Have you checked that all the alert buttons have been checked?

(Go to alerts, top right, then alert preferences)


----------



## potsy (22 May 2012)

MossCommuter said:


> ...and I miss the red counter


Testing testing 123


----------



## Shaun (23 May 2012)

MossCommuter said:


> ...and I miss the red counter


 
If you're still having problems PM or email me your login details and I'll check your account settings.


----------



## MossCommuter (23 May 2012)

I got all those alerts, from this thread, but there have been updates to other threads (that I have seen on "What's New") that I got no alerts for. It's not a settings issue, I don't think, because it is intermittent.


----------



## dellzeqq (23 May 2012)

I'm not getting any younger, but you don't see me complaining about it........


----------



## Shaun (23 May 2012)

MossCommuter said:


> I got all those alerts, from this thread, but there have been updates to other threads (that I have seen on "What's New") that I got no alerts for. It's not a settings issue, I don't think, because it is intermittent.


 
You will only be alerted once if there is a new reply to a watched thread - if you don't revisit the thread you won't get any further alerts.

Once you visit the thread and read it to the end, the alerts will be re-triggered next time there is a new reply.

You can show all of your recent alerts by selecting Show all ... from the bottom of the drop-down or clicking here: http://www.cyclechat.net/account/alerts

Manually searching the list may reveal the "missing" alerts.


----------



## MossCommuter (23 May 2012)

Thanks Shaun

You've been very patient; I know you've explained it a few times.

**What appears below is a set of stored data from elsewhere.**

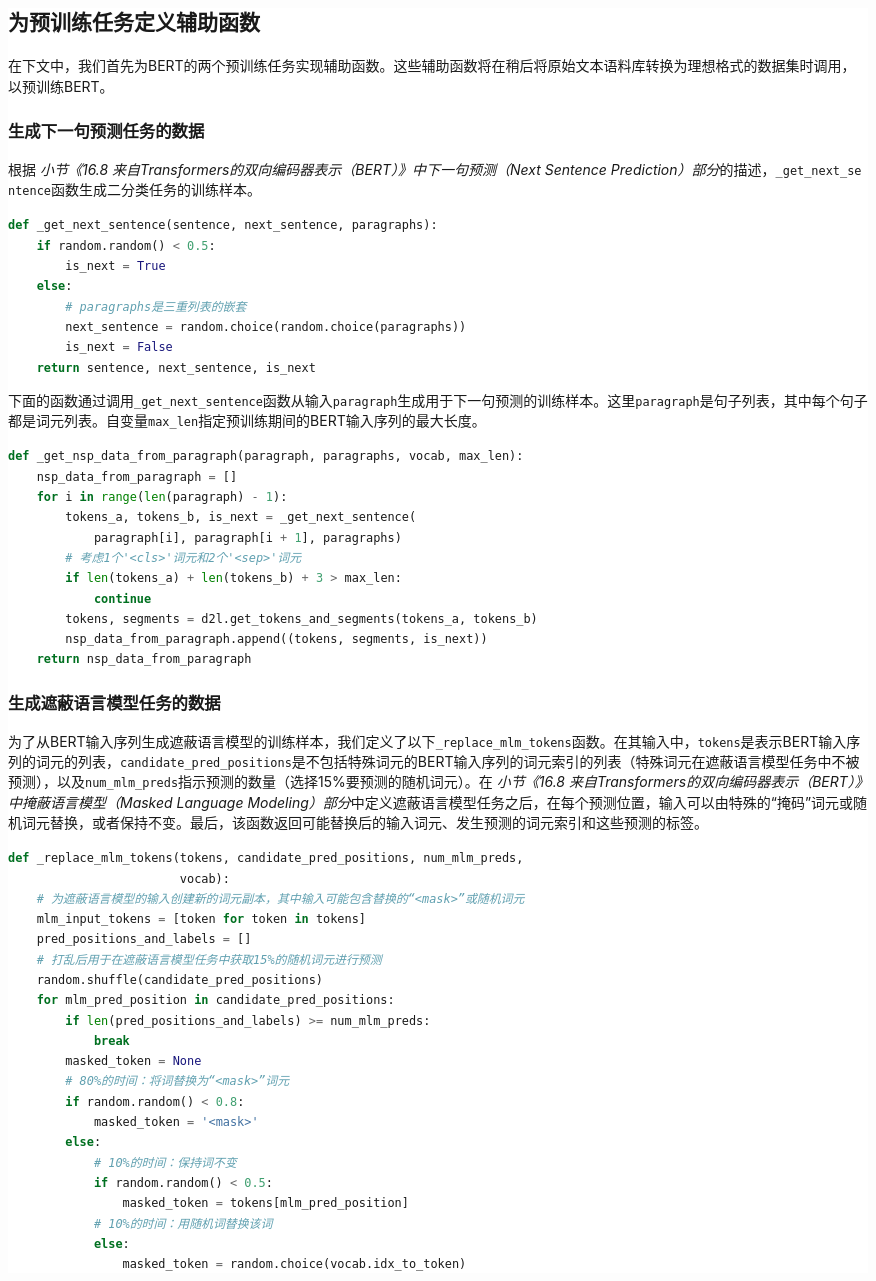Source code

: ## 为预训练任务定义辅助函数

在下文中，我们首先为BERT的两个预训练任务实现辅助函数。这些辅助函数将在稍后将原始文本语料库转换为理想格式的数据集时调用，以预训练BERT。

### 生成下一句预测任务的数据

根据 *小节《16.8 来自Transformers的双向编码器表示（BERT）》中下一句预测（Next Sentence Prediction）部分*的描述，`_get_next_sentence`函数生成二分类任务的训练样本。

```python
def _get_next_sentence(sentence, next_sentence, paragraphs):
    if random.random() < 0.5:
        is_next = True
    else:
        # paragraphs是三重列表的嵌套
        next_sentence = random.choice(random.choice(paragraphs))
        is_next = False
    return sentence, next_sentence, is_next
```

下面的函数通过调用`_get_next_sentence`函数从输入`paragraph`生成用于下一句预测的训练样本。这里`paragraph`是句子列表，其中每个句子都是词元列表。自变量`max_len`指定预训练期间的BERT输入序列的最大长度。

```python
def _get_nsp_data_from_paragraph(paragraph, paragraphs, vocab, max_len):
    nsp_data_from_paragraph = []
    for i in range(len(paragraph) - 1):
        tokens_a, tokens_b, is_next = _get_next_sentence(
            paragraph[i], paragraph[i + 1], paragraphs)
        # 考虑1个'<cls>'词元和2个'<sep>'词元
        if len(tokens_a) + len(tokens_b) + 3 > max_len:
            continue
        tokens, segments = d2l.get_tokens_and_segments(tokens_a, tokens_b)
        nsp_data_from_paragraph.append((tokens, segments, is_next))
    return nsp_data_from_paragraph
```

### 生成遮蔽语言模型任务的数据


为了从BERT输入序列生成遮蔽语言模型的训练样本，我们定义了以下`_replace_mlm_tokens`函数。在其输入中，`tokens`是表示BERT输入序列的词元的列表，`candidate_pred_positions`是不包括特殊词元的BERT输入序列的词元索引的列表（特殊词元在遮蔽语言模型任务中不被预测），以及`num_mlm_preds`指示预测的数量（选择15%要预测的随机词元）。在 *小节《16.8 来自Transformers的双向编码器表示（BERT）》中掩蔽语言模型（Masked Language Modeling）部分*中定义遮蔽语言模型任务之后，在每个预测位置，输入可以由特殊的“掩码”词元或随机词元替换，或者保持不变。最后，该函数返回可能替换后的输入词元、发生预测的词元索引和这些预测的标签。

```python
def _replace_mlm_tokens(tokens, candidate_pred_positions, num_mlm_preds,
                        vocab):
    # 为遮蔽语言模型的输入创建新的词元副本，其中输入可能包含替换的“<mask>”或随机词元
    mlm_input_tokens = [token for token in tokens]
    pred_positions_and_labels = []
    # 打乱后用于在遮蔽语言模型任务中获取15%的随机词元进行预测
    random.shuffle(candidate_pred_positions)
    for mlm_pred_position in candidate_pred_positions:
        if len(pred_positions_and_labels) >= num_mlm_preds:
            break
        masked_token = None
        # 80%的时间：将词替换为“<mask>”词元
        if random.random() < 0.8:
            masked_token = '<mask>'
        else:
            # 10%的时间：保持词不变
            if random.random() < 0.5:
                masked_token = tokens[mlm_pred_position]
            # 10%的时间：用随机词替换该词
            else:
                masked_token = random.choice(vocab.idx_to_token)
```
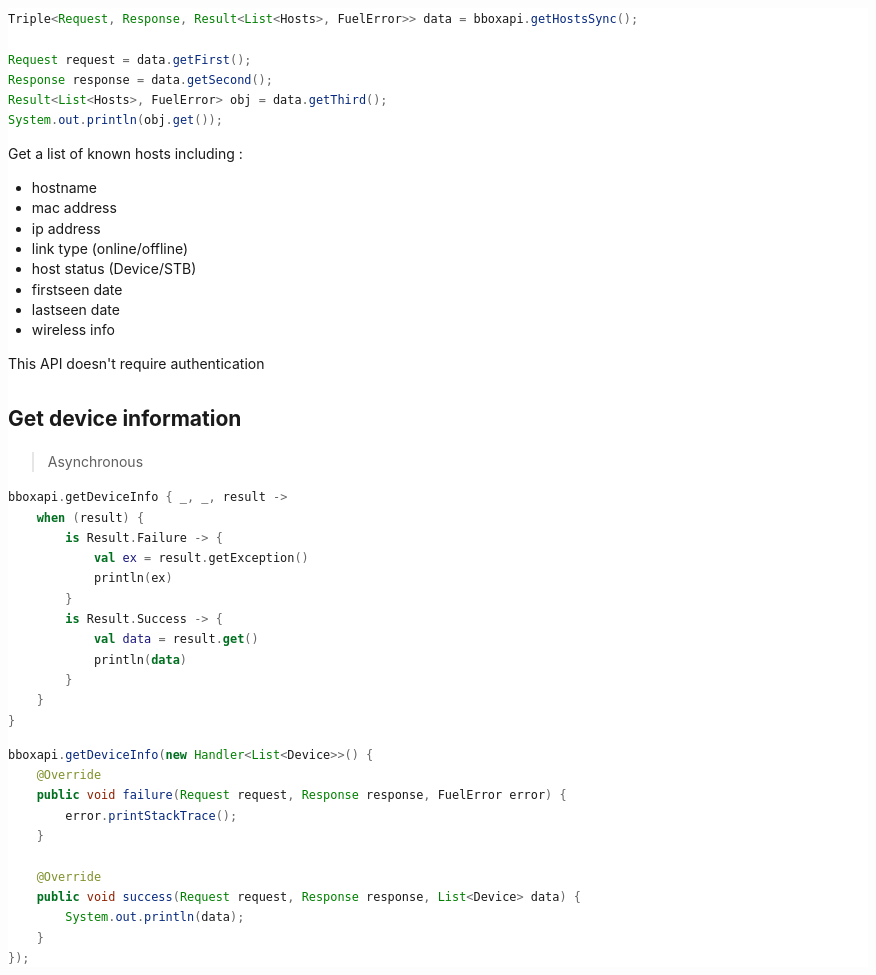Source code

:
 ```java
Triple<Request, Response, Result<List<Hosts>, FuelError>> data = bboxapi.getHostsSync();

Request request = data.getFirst();
Response response = data.getSecond();
Result<List<Hosts>, FuelError> obj = data.getThird();
System.out.println(obj.get());
```

Get a list of known hosts including : 

* hostname
* mac address
* ip address
* link type (online/offline)
* host status (Device/STB)
* firstseen date
* lastseen date
* wireless info

<aside class="success">
This API doesn't require authentication
</aside>

## Get device information

> Asynchronous

```kotlin
bboxapi.getDeviceInfo { _, _, result ->
    when (result) {
        is Result.Failure -> {
            val ex = result.getException()
            println(ex)
        }
        is Result.Success -> {
            val data = result.get()
            println(data)
        }
    }
}
```

```java
bboxapi.getDeviceInfo(new Handler<List<Device>>() {
    @Override
    public void failure(Request request, Response response, FuelError error) {
        error.printStackTrace();
    }

    @Override
    public void success(Request request, Response response, List<Device> data) {
        System.out.println(data);
    }
});
```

It's probably the 1st feature you describe, i.e. if you ignore or miss an alert but clear it without visiting the thread then you don't get any more alerts that I am experiencing. I'll try to let you know if I can definitely say I wasn't alerted for something that I should have been.


----------



## Shaun (23 May 2012)

It's actually very easy to miss them - once you've hovered over the alert link the red box disappears and you can very easily get caught-up in reading the first thread you click on and forget to come back and check the others.

One of the things that can help is the *little yellow asterisk *for your very _latest_ alerts - you'll notice it at the end of the alert text and it denotes a very recent alert that you might want to check (if you haven't already). It's a great device for helping you see new alerts when you've "cleared" alert list.

Cheers,
Shaun


----------